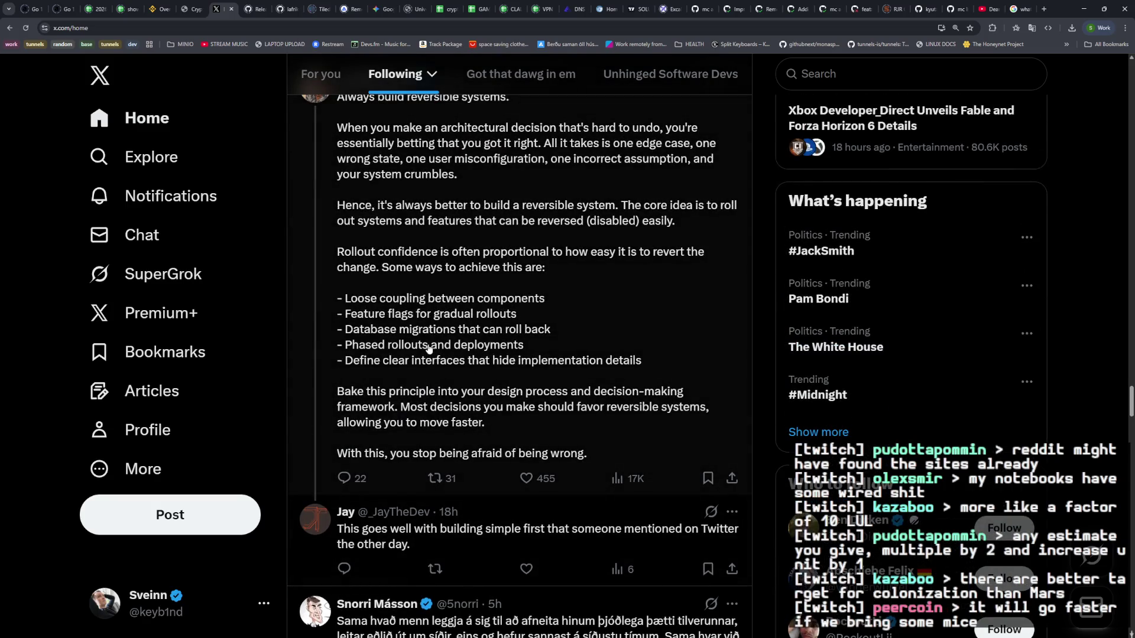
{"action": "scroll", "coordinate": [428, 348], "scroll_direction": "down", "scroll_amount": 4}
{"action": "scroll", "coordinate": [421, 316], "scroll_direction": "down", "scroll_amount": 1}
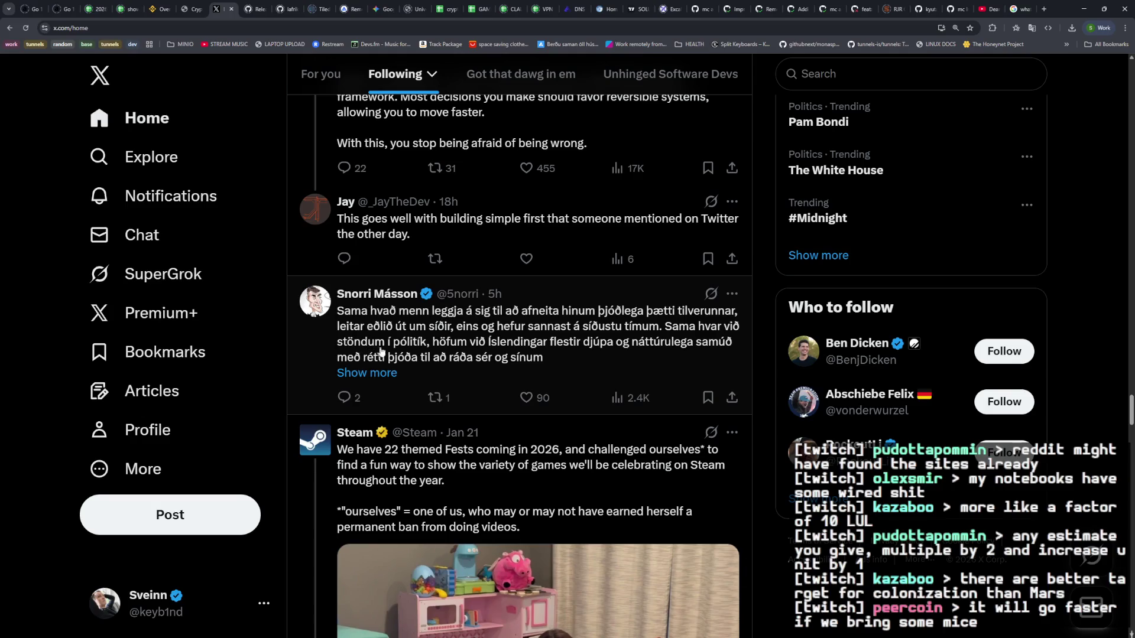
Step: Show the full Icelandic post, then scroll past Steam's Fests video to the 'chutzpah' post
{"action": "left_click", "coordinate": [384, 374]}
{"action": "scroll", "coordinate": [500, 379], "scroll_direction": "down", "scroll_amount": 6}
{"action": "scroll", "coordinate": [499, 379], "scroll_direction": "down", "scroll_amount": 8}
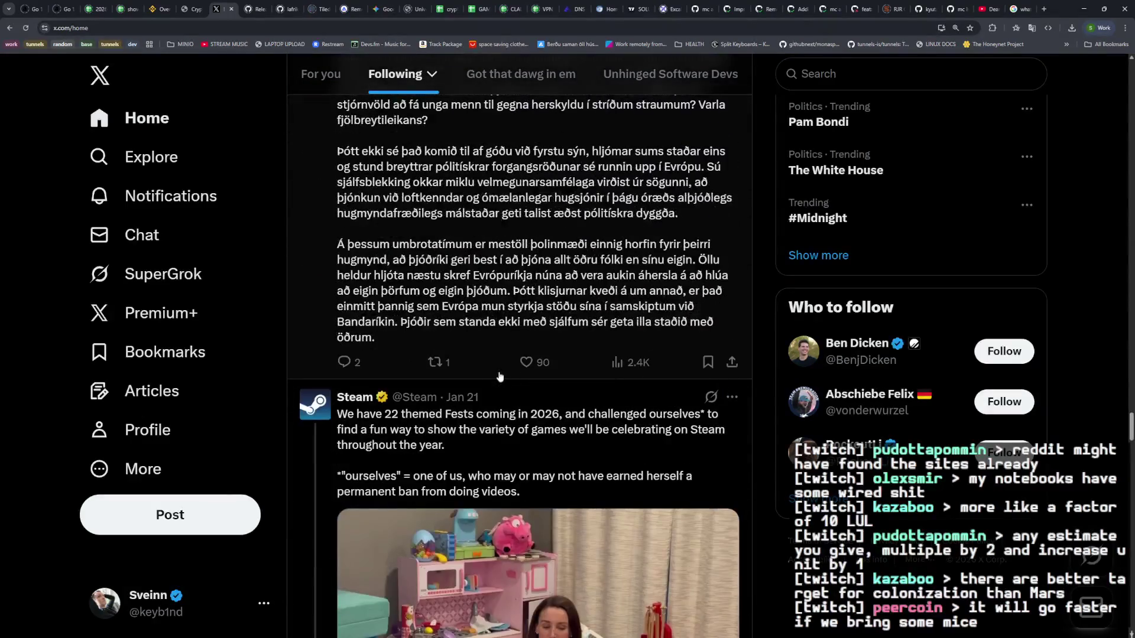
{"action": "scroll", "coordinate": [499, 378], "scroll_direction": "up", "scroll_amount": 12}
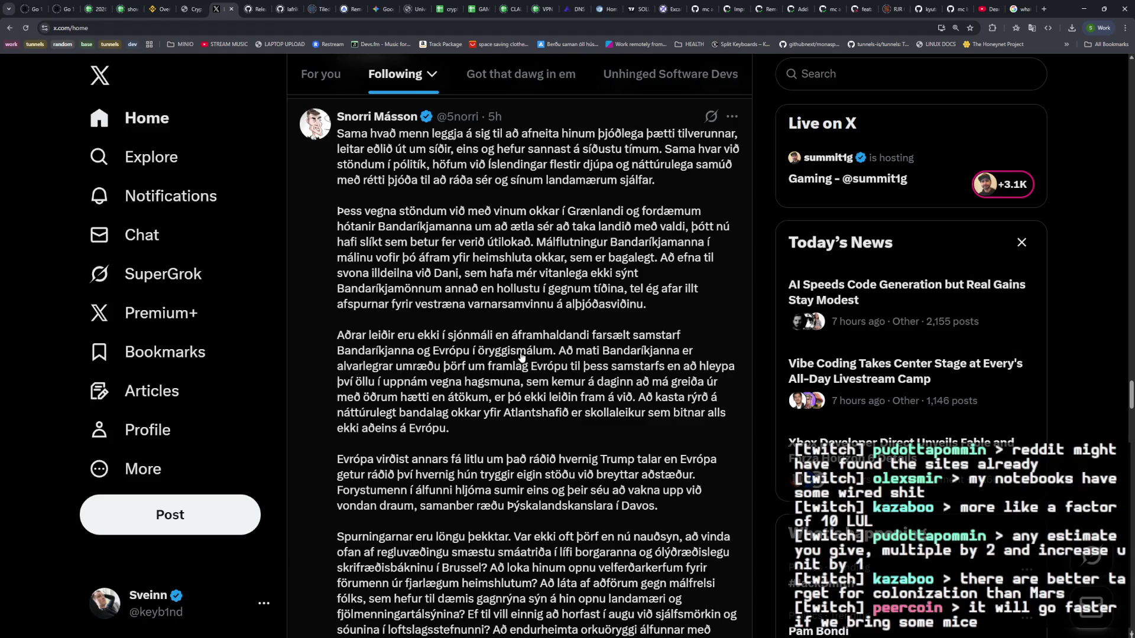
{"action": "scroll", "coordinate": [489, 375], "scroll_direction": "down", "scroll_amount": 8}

***

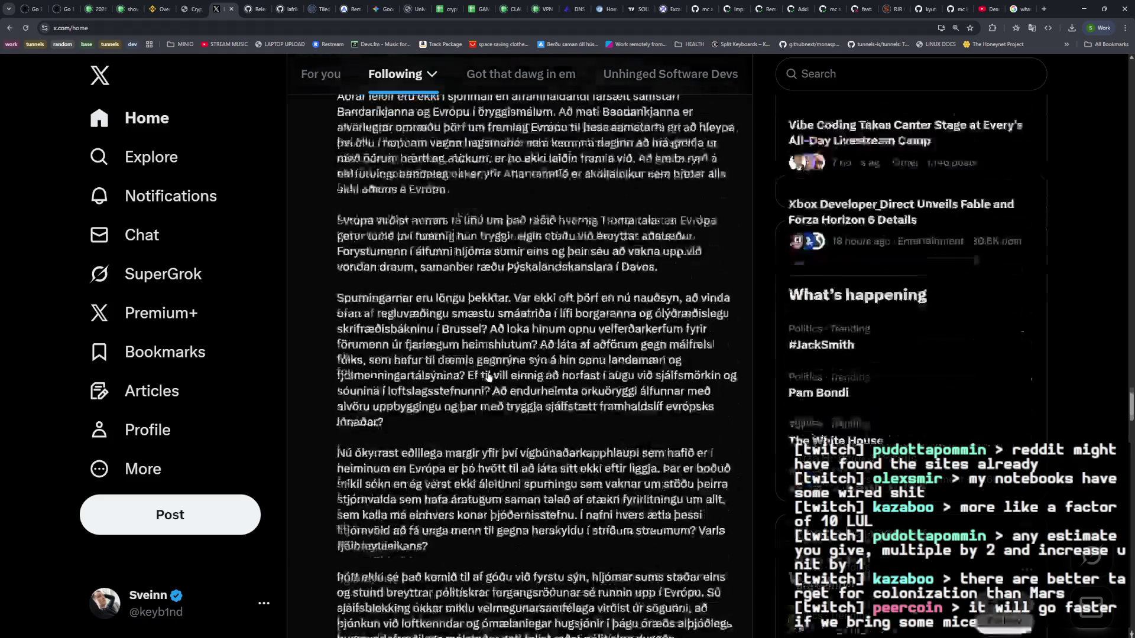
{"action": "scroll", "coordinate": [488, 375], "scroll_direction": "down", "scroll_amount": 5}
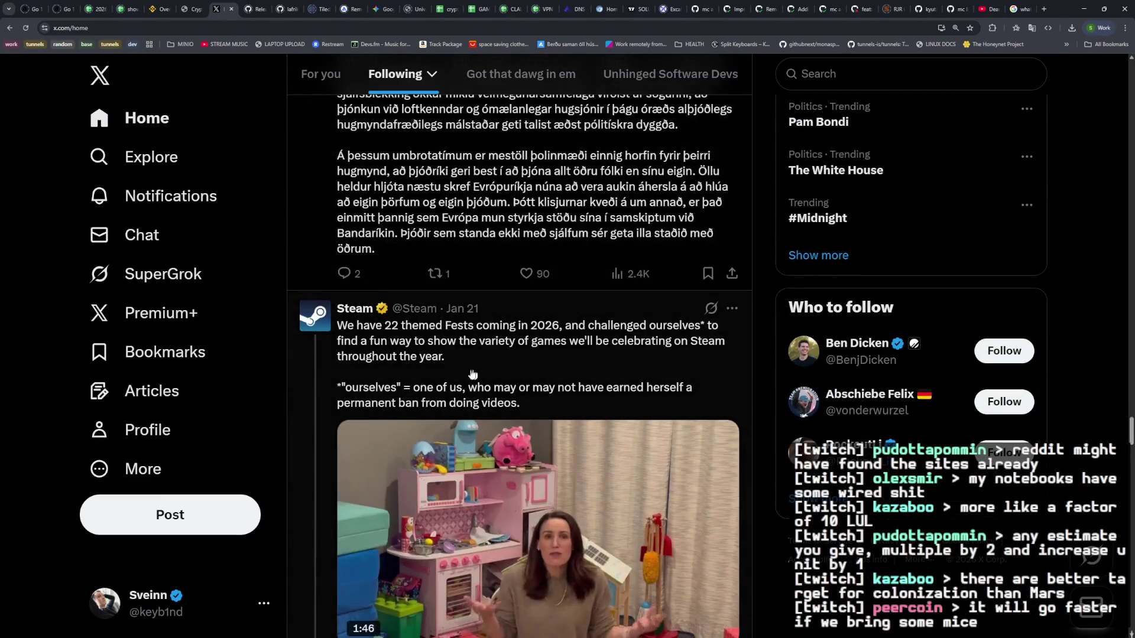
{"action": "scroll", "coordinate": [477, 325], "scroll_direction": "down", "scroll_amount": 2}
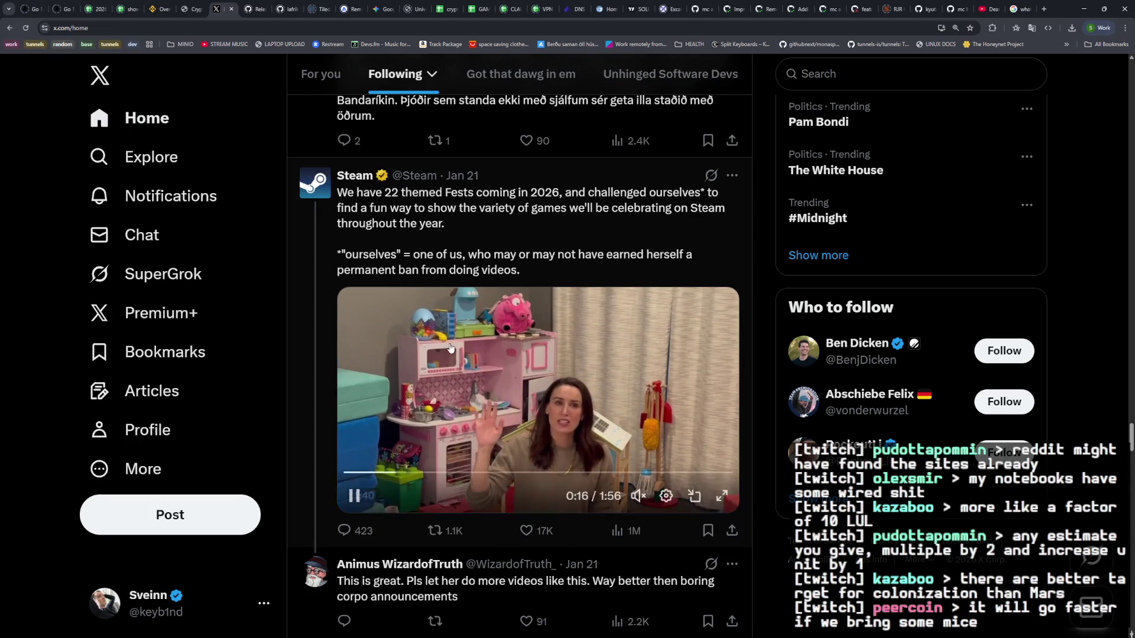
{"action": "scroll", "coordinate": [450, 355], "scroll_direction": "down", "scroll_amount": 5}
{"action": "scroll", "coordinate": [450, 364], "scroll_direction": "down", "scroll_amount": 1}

***

Sift through the material above and copy each line that holds "action".

{"action": "scroll", "coordinate": [428, 348], "scroll_direction": "down", "scroll_amount": 4}
{"action": "scroll", "coordinate": [421, 316], "scroll_direction": "down", "scroll_amount": 1}
{"action": "left_click", "coordinate": [384, 374]}
{"action": "scroll", "coordinate": [500, 379], "scroll_direction": "down", "scroll_amount": 6}
{"action": "scroll", "coordinate": [499, 379], "scroll_direction": "down", "scroll_amount": 8}
{"action": "scroll", "coordinate": [499, 378], "scroll_direction": "up", "scroll_amount": 12}
{"action": "scroll", "coordinate": [489, 375], "scroll_direction": "down", "scroll_amount": 8}
{"action": "scroll", "coordinate": [488, 375], "scroll_direction": "down", "scroll_amount": 5}
{"action": "scroll", "coordinate": [477, 325], "scroll_direction": "down", "scroll_amount": 2}
{"action": "scroll", "coordinate": [450, 355], "scroll_direction": "down", "scroll_amount": 5}
{"action": "scroll", "coordinate": [450, 364], "scroll_direction": "down", "scroll_amount": 1}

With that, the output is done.